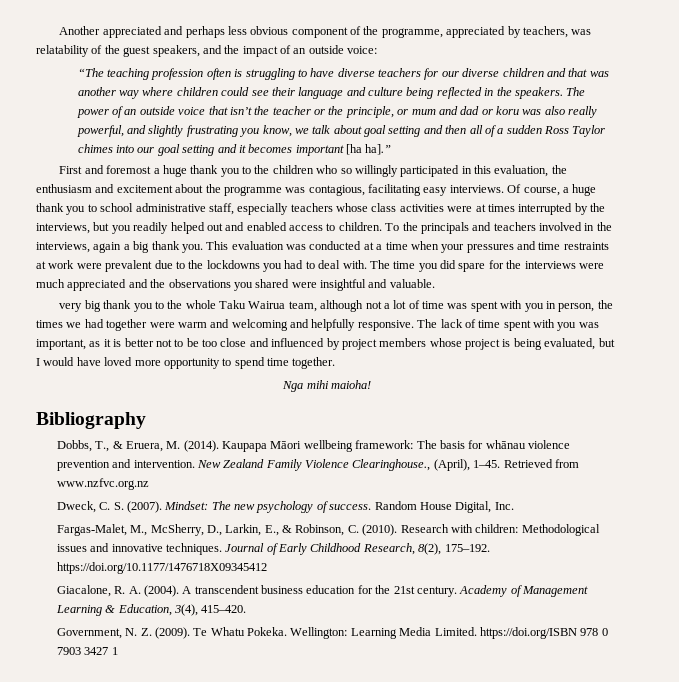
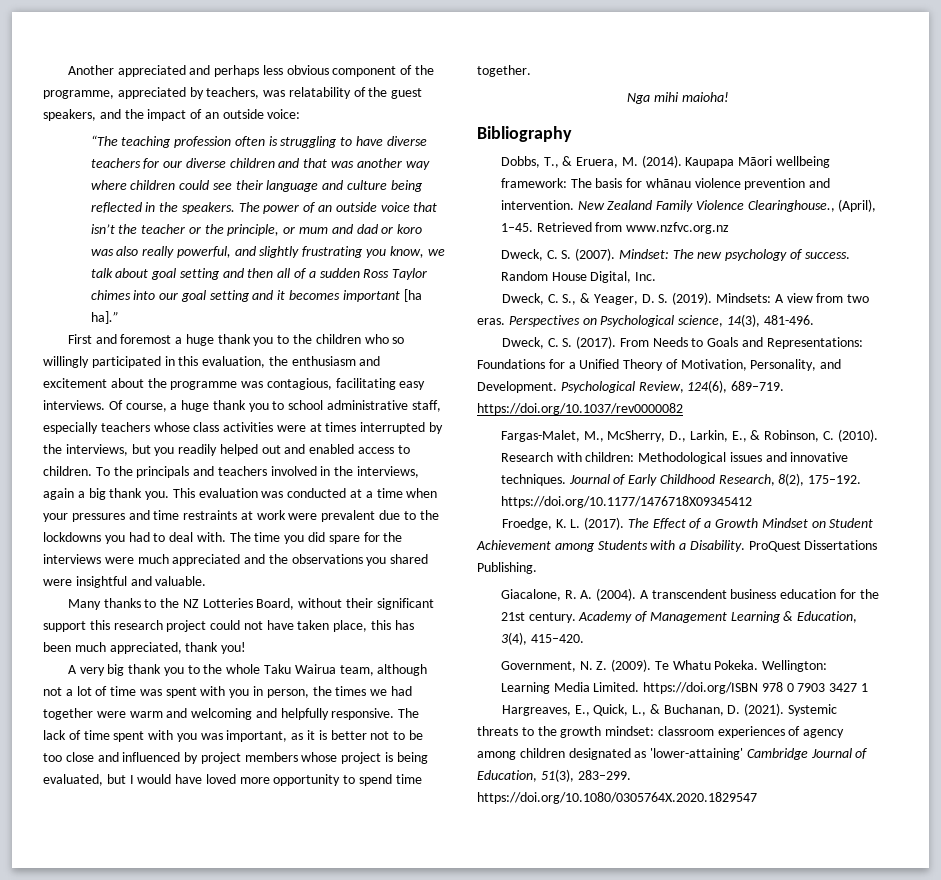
[496,106,520,115] koru -> [397,224,423,234] koro
(435, 283) none -> [67,598,434,610] [43,620,414,632] [43,642,247,654] [67,665,77,674] Many thanks to the NZ Lotteries Board, without their significant support this research project could not have taken place, this has been much appreciated, thank you! // A
(514, 506) none -> [501,292,870,305] [477,314,814,327] [501,336,863,349] [477,359,842,371] [477,380,785,393] [477,403,683,415] // Dweck, C. S., & Yeager, D. S. (2019). Mindsets: A view from two eras. Perspectives on Psychological science, 14(3), 481-496. // Dweck, C. S. (2017). From Needs to Goals and Representations: Foundations for a Unified Theory of Motivation, Personality, and Development. Psychological Review, 124(6), 689–719. https://doi.org/10.1037/rev0000082
(267, 568) none -> [501,517,874,530] [476,540,878,552] [477,562,537,574] // Froedge, K. L. (2017). The Effect of a Growth Mindset on Student Achievement among Students with a Disability. ProQuest Dissertations Publishing.
(118, 651) none -> [501,703,837,716] [477,726,845,738] [477,748,868,760] [477,769,631,782] [477,792,757,804] // Hargreaves, E., Quick, L., & Buchanan, D. (2021). Systemic threats to the growth mindset: classroom experiences of agency among children designated as 'lower-attaining' Cambridge Journal of Education, 51(3), 283–299. https://doi.org/10.1080/0305764X.2020.1829547

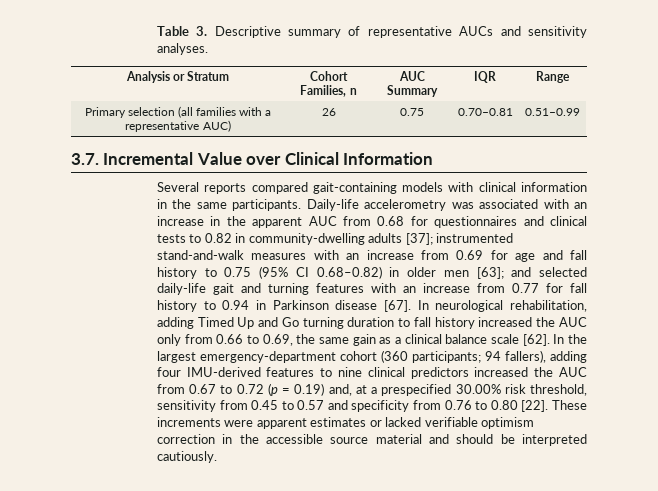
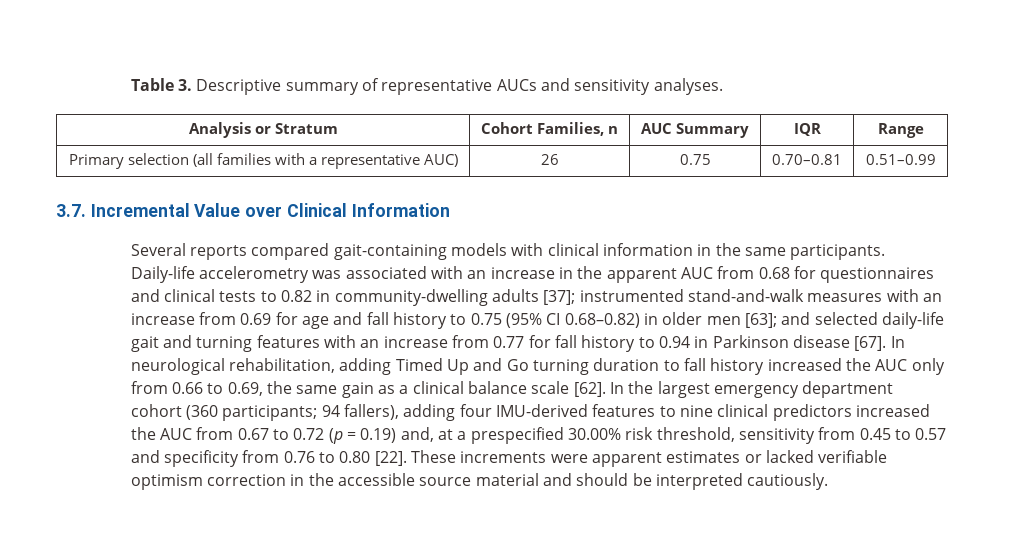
[199,351,336,363] emergency-department -> [713,381,894,398] emergency department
-------
DIRECTIVE: Report every line of the preceding listing where the string "among" occurs.

REPLY:
(267, 568) none -> [501,517,874,530] [476,540,878,552] [477,562,537,574] // Froedge, K. L. (2017). The Effect of a Growth Mindset on Student Achievement among Students with a Disability. ProQuest Dissertations Publishing.
(118, 651) none -> [501,703,837,716] [477,726,845,738] [477,748,868,760] [477,769,631,782] [477,792,757,804] // Hargreaves, E., Quick, L., & Buchanan, D. (2021). Systemic threats to the growth mindset: classroom experiences of agency among children designated as 'lower-attaining' Cambridge Journal of Education, 51(3), 283–299. https://doi.org/10.1080/0305764X.2020.1829547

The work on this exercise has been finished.